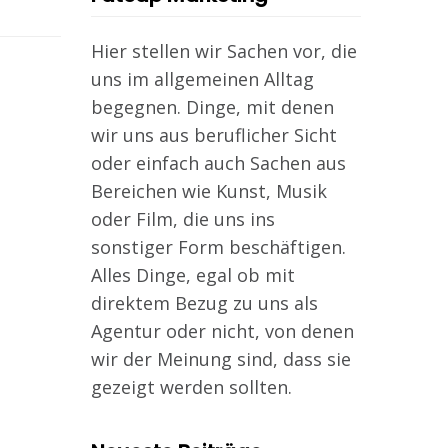
Hier stellen wir Sachen vor, die
uns im allgemeinen Alltag
begegnen. Dinge, mit denen
wir uns aus beruflicher Sicht
oder einfach auch Sachen aus
Bereichen wie Kunst, Musik
oder Film, die uns ins
sonstiger Form beschäftigen.
Alles Dinge, egal ob mit
direktem Bezug zu uns als
Agentur oder nicht, von denen
wir der Meinung sind, dass sie
gezeigt werden sollten.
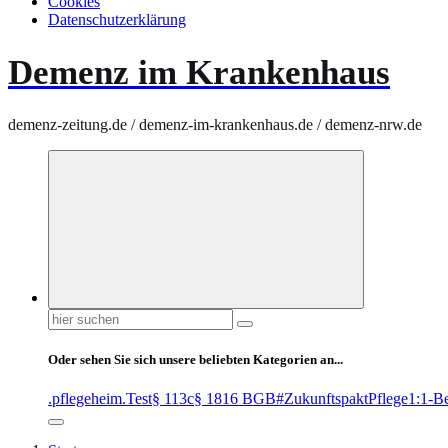
Cookies
Datenschutzerklärung
Demenz im Krankenhaus
demenz-zeitung.de / demenz-im-krankenhaus.de / demenz-nrw.de
Suchen
nach:
Oder sehen Sie sich unsere beliebten Kategorien an...
.pflegeheim
.Test
§ 113c
§ 1816 BGB
#ZukunftspaktPflege
1:1-B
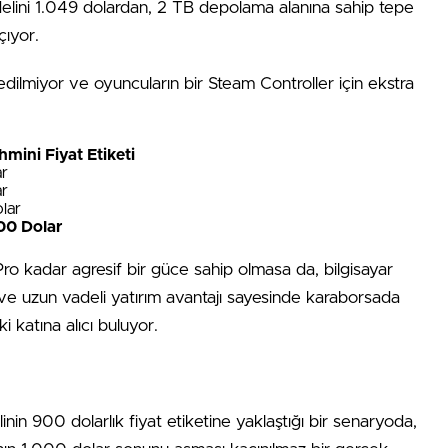
lini 1.049 dolardan, 2 TB depolama alanına sahip tepe
çıyor.
l edilmiyor ve oyuncuların bir Steam Controller için ekstra
hmini Fiyat Etiketi
r
r
lar
00 Dolar
o kadar agresif bir güce sahip olmasa da, bilgisayar
e uzun vadeli yatırım avantajı sayesinde karaborsada
i katına alıcı buluyor.
inin 900 dolarlık fiyat etiketine yaklaştığı bir senaryoda,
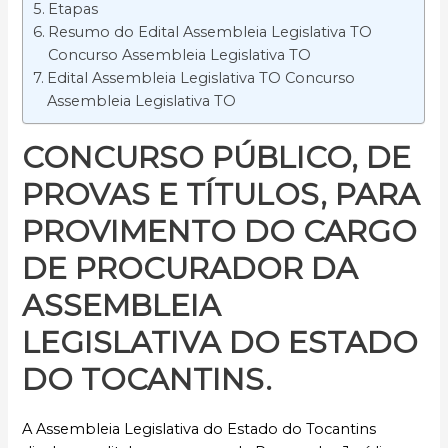
Etapas
Resumo do Edital Assembleia Legislativa TO
Concurso Assembleia Legislativa TO
Edital Assembleia Legislativa TO Concurso
Assembleia Legislativa TO
CONCURSO PÚBLICO,
DE
PROVAS E TÍTULOS, PARA
PROVIMENTO DO CARGO
DE PROCURADOR DA
ASSEMBLEIA
LEGISLATIVA DO ESTADO
DO TOCANTINS
.
A Assembleia Legislativa do Estado do Tocantins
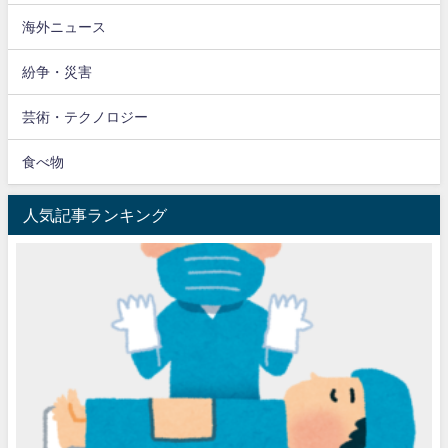
海外ニュース
紛争・災害
芸術・テクノロジー
食べ物
人気記事ランキング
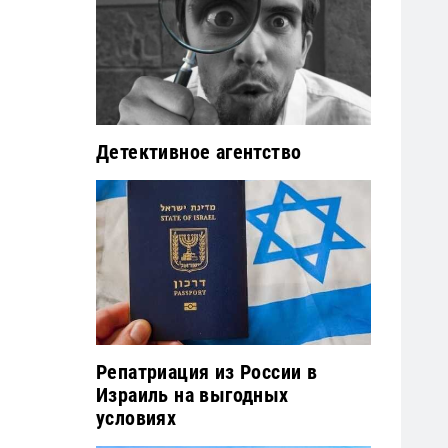
Детективное агентство
Репатриация из России в
Израиль на выгодных
условиях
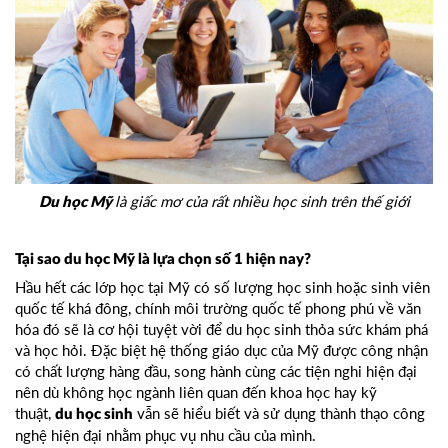
là giấc mơ của rất nhiều học sinh trên thế giới
Du học Mỹ
Tại sao du học Mỹ là lựa chọn số 1 hiện nay?
Hầu hết các lớp học tại Mỹ có số lượng học sinh hoặc sinh viên
quốc tế khá đông, chính môi trường quốc tế phong phú về văn
hóa đó sẽ là cơ hội tuyệt vời để du học sinh thỏa sức khám phá
và học hỏi. Đặc biệt hệ thống giáo dục của Mỹ được công nhận
có chất lượng hàng đầu, song hành cùng các tiện nghi hiện đại
nên dù không học ngành liên quan đến khoa học hay kỹ
thuật,
vẫn sẽ hiểu biết và sử dụng thành thạo công
du học sinh
nghệ hiện đại nhằm phục vụ nhu cầu của mình.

___

Could you restate the entries word for word, skipping any pictures?

Hier stellen wir Sachen vor, die
uns im allgemeinen Alltag
begegnen. Dinge, mit denen
wir uns aus beruflicher Sicht
oder einfach auch Sachen aus
Bereichen wie Kunst, Musik
oder Film, die uns ins
sonstiger Form beschäftigen.
Alles Dinge, egal ob mit
direktem Bezug zu uns als
Agentur oder nicht, von denen
wir der Meinung sind, dass sie
gezeigt werden sollten.
Cookies
Datenschutzerklärung
Demenz im Krankenhaus
demenz-zeitung.de / demenz-im-krankenhaus.de / demenz-nrw.de
Suchen
nach:
Oder sehen Sie sich unsere beliebten Kategorien an...
.pflegeheim
.Test
§ 113c
§ 1816 BGB
#ZukunftspaktPflege
1:1-B
lini 1.049 dolardan, 2 TB depolama alanına sahip tepe
çıyor.
l edilmiyor ve oyuncuların bir Steam Controller için ekstra
hmini Fiyat Etiketi
r
r
lar
00 Dolar
o kadar agresif bir güce sahip olmasa da, bilgisayar
e uzun vadeli yatırım avantajı sayesinde karaborsada
i katına alıcı buluyor.
inin 900 dolarlık fiyat etiketine yaklaştığı bir senaryoda,
Etapas
Resumo do Edital Assembleia Legislativa TO
Concurso Assembleia Legislativa TO
Edital Assembleia Legislativa TO Concurso
Assembleia Legislativa TO
CONCURSO PÚBLICO,
DE
PROVAS E TÍTULOS, PARA
PROVIMENTO DO CARGO
DE PROCURADOR DA
ASSEMBLEIA
LEGISLATIVA DO ESTADO
DO TOCANTINS
.
A Assembleia Legislativa do Estado do Tocantins
海外ニュース
紛争・災害
芸術・テクノロジー
食べ物
人気記事ランキング
Детективное агентство
Репатриация из России в
Израиль на выгодных
условиях
là giấc mơ của rất nhiều học sinh trên thế giới
Du học Mỹ
Tại sao du học Mỹ là lựa chọn số 1 hiện nay?
Hầu hết các lớp học tại Mỹ có số lượng học sinh hoặc sinh viên
quốc tế khá đông, chính môi trường quốc tế phong phú về văn
hóa đó sẽ là cơ hội tuyệt vời để du học sinh thỏa sức khám phá
và học hỏi. Đặc biệt hệ thống giáo dục của Mỹ được công nhận
có chất lượng hàng đầu, song hành cùng các tiện nghi hiện đại
nên dù không học ngành liên quan đến khoa học hay kỹ
thuật,
vẫn sẽ hiểu biết và sử dụng thành thạo công
du học sinh
nghệ hiện đại nhằm phục vụ nhu cầu của mình.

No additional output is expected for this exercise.